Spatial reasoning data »
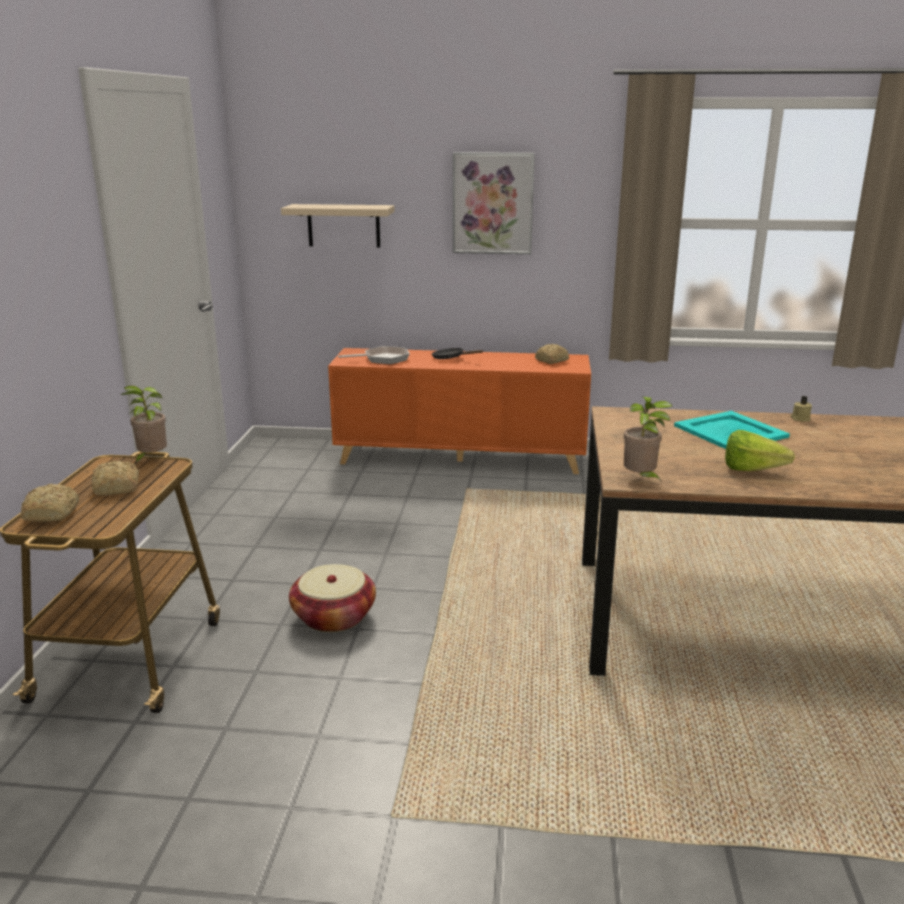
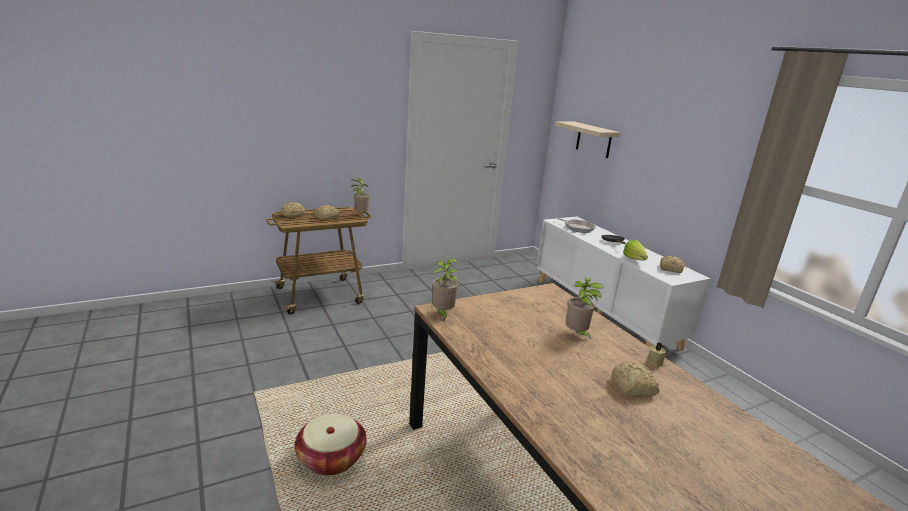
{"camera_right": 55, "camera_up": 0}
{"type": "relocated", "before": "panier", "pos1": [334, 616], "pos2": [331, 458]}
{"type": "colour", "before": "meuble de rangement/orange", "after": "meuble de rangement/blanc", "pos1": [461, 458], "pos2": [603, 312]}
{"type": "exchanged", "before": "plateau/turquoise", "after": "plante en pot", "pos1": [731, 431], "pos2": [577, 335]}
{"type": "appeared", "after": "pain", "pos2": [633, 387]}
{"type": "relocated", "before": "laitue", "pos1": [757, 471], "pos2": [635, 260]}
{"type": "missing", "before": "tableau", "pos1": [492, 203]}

Instructions to follow » What's needed is every line above, retyped exactly and free of pictures.

Answer for this exercise »
{"camera_right": 55, "camera_up": 0}
{"type": "relocated", "before": "panier", "pos1": [334, 616], "pos2": [331, 458]}
{"type": "colour", "before": "meuble de rangement/orange", "after": "meuble de rangement/blanc", "pos1": [461, 458], "pos2": [603, 312]}
{"type": "exchanged", "before": "plateau/turquoise", "after": "plante en pot", "pos1": [731, 431], "pos2": [577, 335]}
{"type": "appeared", "after": "pain", "pos2": [633, 387]}
{"type": "relocated", "before": "laitue", "pos1": [757, 471], "pos2": [635, 260]}
{"type": "missing", "before": "tableau", "pos1": [492, 203]}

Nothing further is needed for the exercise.